## PROBLEM DETAILS:
The answer should be an exact copy of the lines from the line with "Lean the casualty" through the last line of the entries, and no other lines.

___ EXERCISE DATA ___

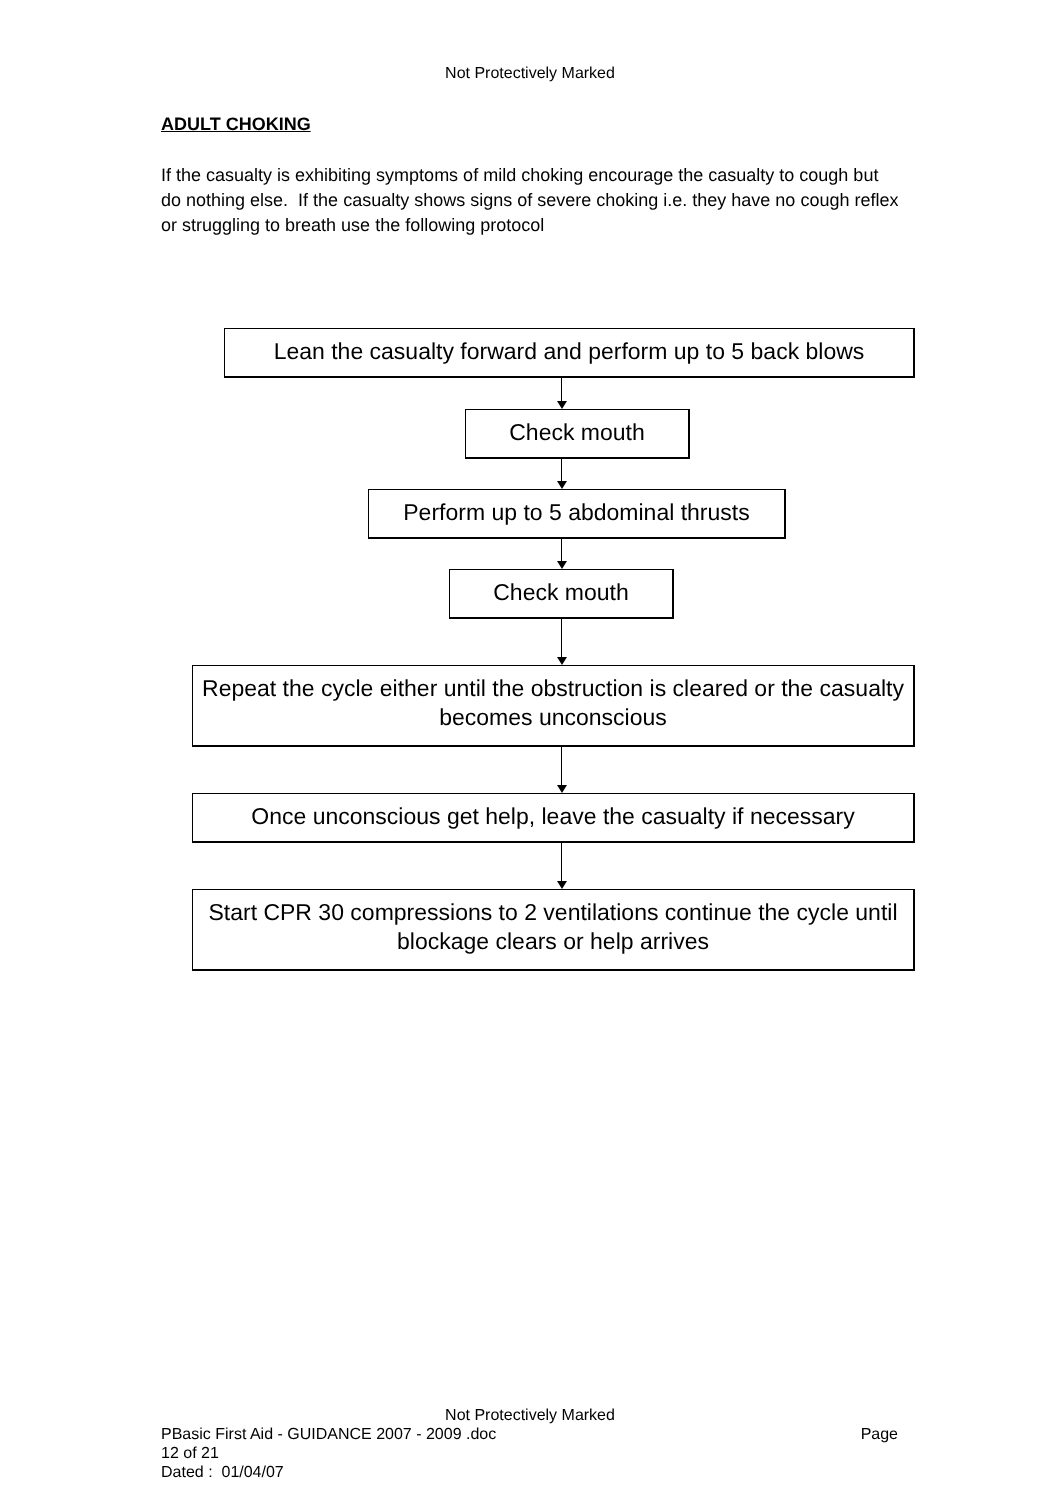Not Protectively Marked
ADULT CHOKING
If the casualty is exhibiting symptoms of mild choking encourage the casualty to cough but do nothing else. If the casualty shows signs of severe choking i.e. they have no cough reflex or struggling to breath use the following protocol
Lean the casualty forward and perform up to 5 back blows
Check mouth
Perform up to 5 abdominal thrusts
Check mouth
Repeat the cycle either until the obstruction is cleared or the casualty becomes unconscious
Once unconscious get help, leave the casualty if necessary
Start CPR 30 compressions to 2 ventilations continue the cycle until blockage clears or help arrives
Not Protectively Marked
PBasic First Aid - GUIDANCE 2007 - 2009 .doc Page
12 of 21
Dated : 01/04/07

___

## FINISHED TASK:
Lean the casualty forward and perform up to 5 back blows
Check mouth
Perform up to 5 abdominal thrusts
Check mouth
Repeat the cycle either until the obstruction is cleared or the casualty becomes unconscious
Once unconscious get help, leave the casualty if necessary
Start CPR 30 compressions to 2 ventilations continue the cycle until blockage clears or help arrives
Not Protectively Marked
PBasic First Aid - GUIDANCE 2007 - 2009 .doc Page
12 of 21
Dated : 01/04/07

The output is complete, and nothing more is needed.